India’s preferred solution (privately but not yet publicly embraced) involves transformation of the LOC into an international border; internal reorganisation of Jammu and Kashmir within the Indian Union; reconciliation through autonomy and elections; and reliance on coercion to quell Kashmiri dissent and demands. The 2002 elections within Indian-administered Kashmir helped restart the political process, but on their own they are no solution. They failed to satisfy Kashmiri demands for consultation and participation on the many issues that divide New Delhi from the political and armed militants in Srinagar and the Valley.
Islamabad’s unilateral measures to integrate Pakistani-administered Kashmir have been accompanied by attempts – mainly through support for the cross-border insurgency – to force India to the negotiating table. Pakistan’s preferred approach has failed to gain any tangible concessions from India and indeed has been counter-productive. Its proxy war in Kashmir has undermined international support, and in the post-11 September environment, Pakistan faces increased international pressure to change its Kashmir policy.
If history is a guide, any sustainable solution will require Indian, Pakistani and Kashmiri negotiators to adopt a novel and far-reaching approach to the interlinked territorial and constitutional issues. A solution will have to take into consideration the two countries’ political and security interests as well as Kashmiri aspirations. Strategies for peace will be complex and require leadership and compromise on all sides. The concerned actors – India, Pakistan and the various elements of Kashmiri political opinion alike – will have to reconsider current policies and preferences.
Pakistan’s military leadership will have to change its policy of support for militant groups active in the armed struggle against India across the LOC and responsible for the continuing violence against civilians within Jammu and Kashmir.
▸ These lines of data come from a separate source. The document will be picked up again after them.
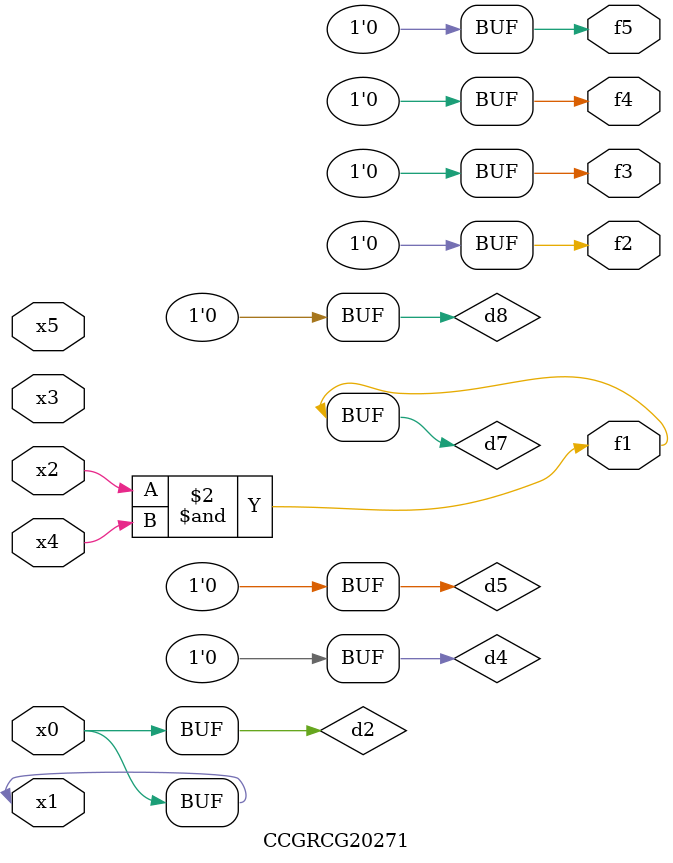
<source format=v>
module CCGRCG20271(
	input x0, x1, x2, x3, x4, x5,
	output f1, f2, f3, f4, f5
);

	wire d1, d2, d3, d4, d5, d6, d7, d8, d9;

	nand (d1, x1);
	buf (d2, x0, x1);
	nand (d3, x2, x4);
	and (d4, d1, d2);
	and (d5, d1, d2);
	nand (d6, d1, d3);
	not (d7, d3);
	xor (d8, d5);
	nor (d9, d5, d6);
	assign f1 = d7;
	assign f2 = d8;
	assign f3 = d8;
	assign f4 = d8;
	assign f5 = d8;
endmodule

</source>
Pakistan will have to assert control over the militant organisations and persuade them to opt for talks instead of violence in their dealings with New Delhi.
India will have to rethink its reluctance to accept Pakistan as a genuine party to the conflict and restart a peace process in Kashmir with it. India will also have to follow up its promising recent offer to engage in a dialogue with the All Parties Hurriyat Conference (APHC) by demonstrating that it is prepared to make genuine concessions to that group as well as other Kashmiri political representatives. Abandoning the emphasis on coercion by its security forces, India should support the Sayeed government’s efforts at political reconciliation, including by releasing militants held without trial.
Recent initiatives announced by the two sides, in particular India’s offer in October 2003 of a series of confidence building measures and Pakistan’s announcement on 23 November 2003, subsequently accepted by India, of a ceasefire along the Line of Control, have been universally welcomed though their substance remains to be tested. If and when India and Pakistan embark in earnest on a peace process, with Kashmiri consultation and acceptance, that process would benefit from international mediation and assistance. UN, U.S. and EU involvement, including the facilitation of communications and verification of implementation, could play a vital role in overcoming impediments during and after the negotiation process.